The effective TTL is determined by the TTL of the DNS resolution result, the Max TTL, and the Min TTL. The logic is as follows:

  • If Result TTL > Max TTL, the effective TTL is the Max TTL.

  • If Result TTL < Min TTL, the effective TTL is the Min TTL.

  • If Min TTL ≤ Result TTL ≤ Max TTL, the effective TTL is the Result TTL.

Optimization suggestions

This section describes the resolution paths and parameter configurations in a Kubernetes cluster. Modify the parameters by editing the Pod YAML, CoreDNS ConfigMap, or NodeLocal DNSCache ConfigMap. The following is an example.

Enhancing fault tolerance

When you set dnsPolicy:Default for a client pod, the VPC DNS server settings on the ECS instance are copied to the /etc/resolv.conf file in the container.

apiVersion: v1
kind: Pod
metadata:
  name: example
  namespace: default
spec:
  containers:
  - image: registry.cn-hangzhou.aliyuncs.com/example-ns/example:v1
    name: example
  # The dnsPolicy value in the Pod YAML is Default.
  dnsPolicy: Default

# The /etc/resolv.conf file in the container at this time.
# cat /etc/resolv.conf
nameserver 100.100.2.136
nameserver 100.100.2.138

Compared to an ECS instance, the container's configuration is missing the rotate single-request-reopen timeout:2 attempts:3 options. Occasional network jitter might cause DNS resolution to fail for your services. Add these parameters in the pod YAML as follows to improve fault tolerance:

apiVersion: v1
kind: Pod
metadata:
  name: example
  namespace: default
spec:
  containers:
  - image: registry.cn-hangzhou.aliyuncs.com/example-ns/example:v1
    name: example
  # The dnsPolicy value in the pod YAML is Default.
  dnsPolicy: Default
  # Add the following fault tolerance configuration.
  dnsConfig:
    options:
    - name: timeout
      value: "2"
    - name: attempts
      value: "3"
    - name: rotate
    - name: single-request-reopen

# After modification, redeploy the pod. The options parameter is added to /etc/resolv.conf in the container.
# cat /etc/resolv.conf
nameserver 100.100.2.136
nameserver 100.100.2.138
options rotate single-request-reopen timeout:2 attempts:3

High availability with serve_stale

The serve_stale feature allows CoreDNS to serve expired cache entries if the upstream DNS servers are unreachable. This feature can improve the reliability of DNS resolution and prevent resolution failures caused by upstream DNS service jitter or occasional exceptions.

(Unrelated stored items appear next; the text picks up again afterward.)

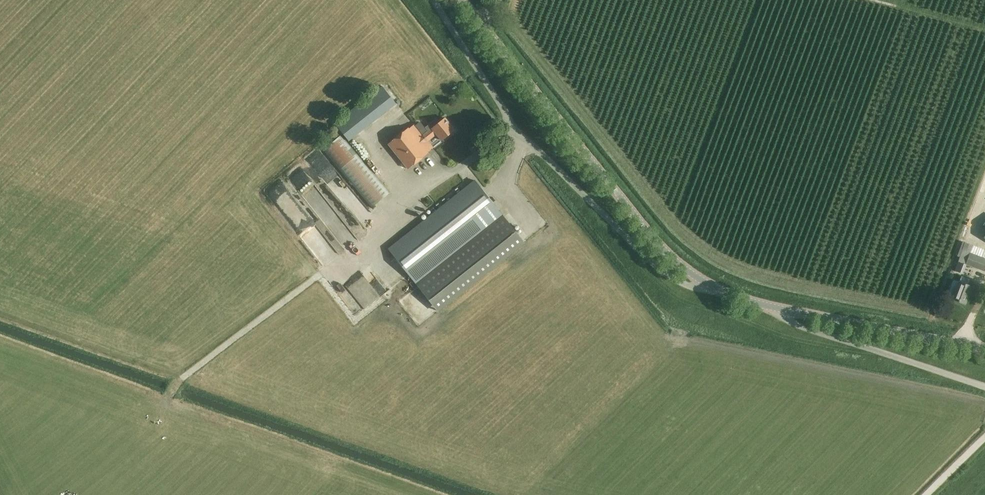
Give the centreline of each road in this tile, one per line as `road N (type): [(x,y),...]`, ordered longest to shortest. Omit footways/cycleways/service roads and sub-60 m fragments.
road 1 (tertiary): [(771,307),(720,291),(669,255),(461,0)]
road 2 (unclassified): [(771,307),(800,326),(984,387)]
road 3 (tertiary): [(984,350),(771,307)]

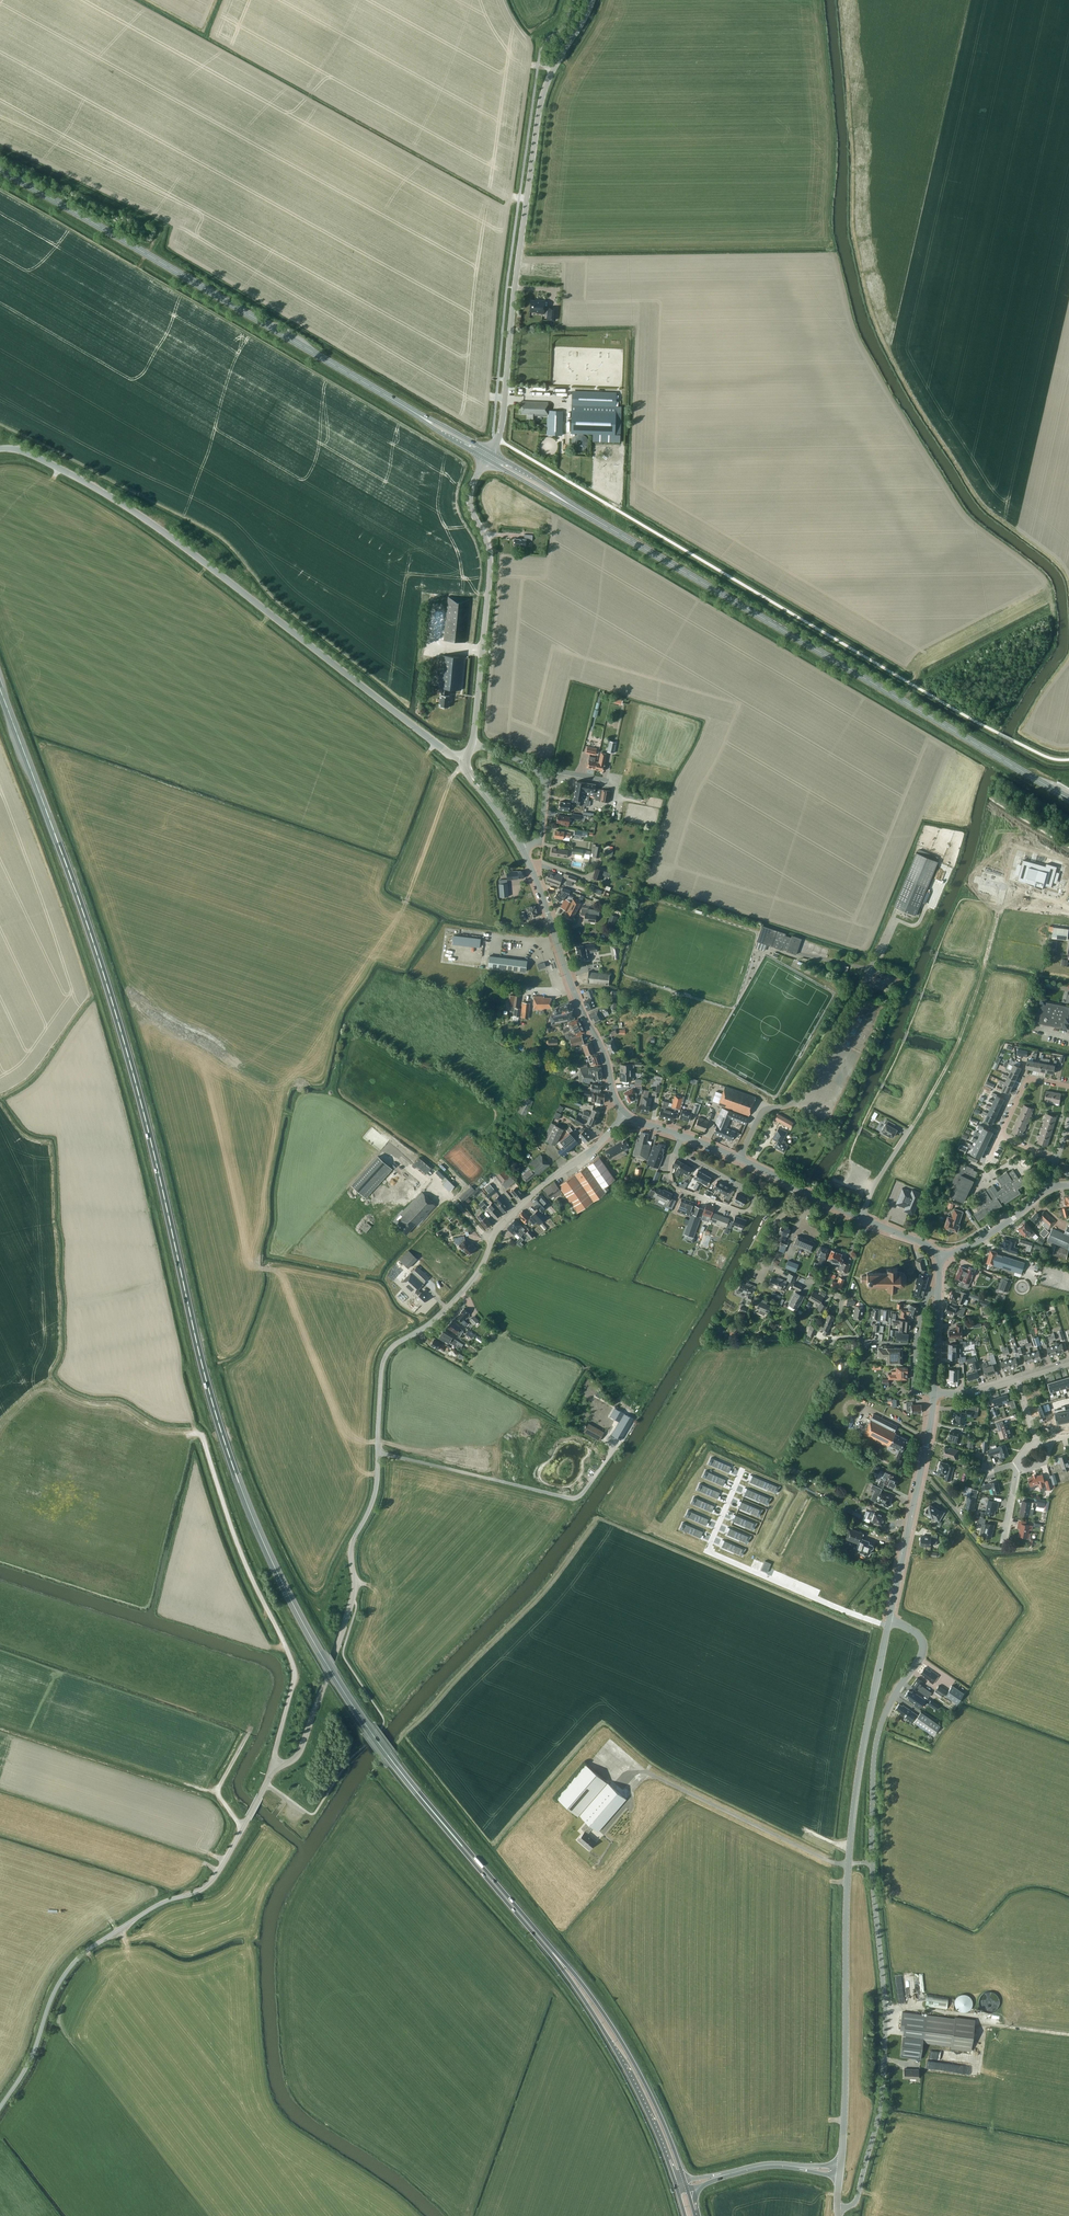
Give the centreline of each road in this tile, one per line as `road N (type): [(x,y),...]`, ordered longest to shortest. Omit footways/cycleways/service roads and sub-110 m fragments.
road 1 (trunk): [(538,1936),(371,1733),(267,1551),(210,1394),(98,957),(0,688)]
road 2 (tertiary): [(188,1895),(217,1875),(276,1767),(303,1746),(355,1593),(352,1550),(377,1480),(386,1356),(450,1306),(502,1223),(625,1115)]
road 3 (secondary): [(1068,801),(488,456)]
road 4 (secondary): [(0,170),(488,456)]
road 5 (unclassified): [(465,759),(117,500),(33,454),(0,449)]
road 6 (tertiary): [(488,456),(501,429),(539,110),(592,0)]
road 7 (track): [(276,1767),(293,1663),(246,1566),(204,1439),(189,1435)]
road 8 (unclassified): [(856,2201),(883,2081),(872,1862)]
road 9 (track): [(1068,916),(1001,909),(960,1036),(911,1127)]
road 10 (tertiary): [(841,2167),(848,1864)]
road 11 (tertiary): [(188,1895),(150,1910),(75,1961),(0,2109)]
road 12 (tertiary): [(473,743),(490,564),(470,501),(488,456)]
road 13 (trunk): [(538,1936),(611,2042),(677,2189)]
road 14 (trunk): [(685,2181),(614,2030),(538,1936)]
road 15 (tertiary): [(625,1115),(523,848)]
road 16 (unclassified): [(872,1862),(879,1729),(922,1650),(918,1636),(888,1622)]
road 17 (unclassified): [(740,1159),(764,1112),(804,1095),(839,1041),(875,959)]
road 18 (tertiary): [(848,1864),(888,1622)]
road 19 (tertiary): [(888,1622),(934,1393)]
road 20 (unclassified): [(645,1772),(848,1864)]
road 21 (residential): [(523,848),(539,836),(543,780),(528,764),(473,743)]
road 22 (residential): [(916,1345),(860,1339),(841,1313),(845,1298),(807,1280)]
road 23 (tertiary): [(941,1257),(988,1236),(1050,1188)]
road 24 (residential): [(676,1151),(671,1170),(678,1188),(741,1212),(754,1204)]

This configuration is enabled by default in CoreDNS unmanaged edition v1.12.1 and later. For more information, see RFC-8767.

Configuration format

serve_stale [DURATION] [REFRESH_MODE]

  • DURATION: The validity period for expired entries. The default value is 1h. If a cached entry expires, reaches its validity period, and is still not updated, CoreDNS stops serving the entry.

  • REFRESH_MODE: The policy for serving expired entries:

    • verify: Before sending an expired entry to the client, verify whether the upstream DNS service is active. This method might increase the resolution latency for the client, but it can provide a new entry immediately if an update is detected.

    • immediate: Immediately send the expired entry to the client, then verify whether the upstream DNS service is active. This provides an immediate response, but the update time may lag behind the upstream DNS service update.

Example

The following configuration is used by default in CoreDNS unmanaged edition v1.12.1.2 and later.
cache 30 { 
  ... 
  serve_stale 30s verify
}
Important

Default configuration for CoreDNS unmanaged edition v1.12.1.1-4035d7a99-aliyun:

cache 30 { 
  ... 
  serve_stale 1h immediate
}

When you use the preceding default configuration, in some extreme scenarios (for example, when a client performs DNS resolution during the iterative update of a headless service), DNS might return an expired entry. If this situation occurs frequently, change the policy to verify as shown in the Example.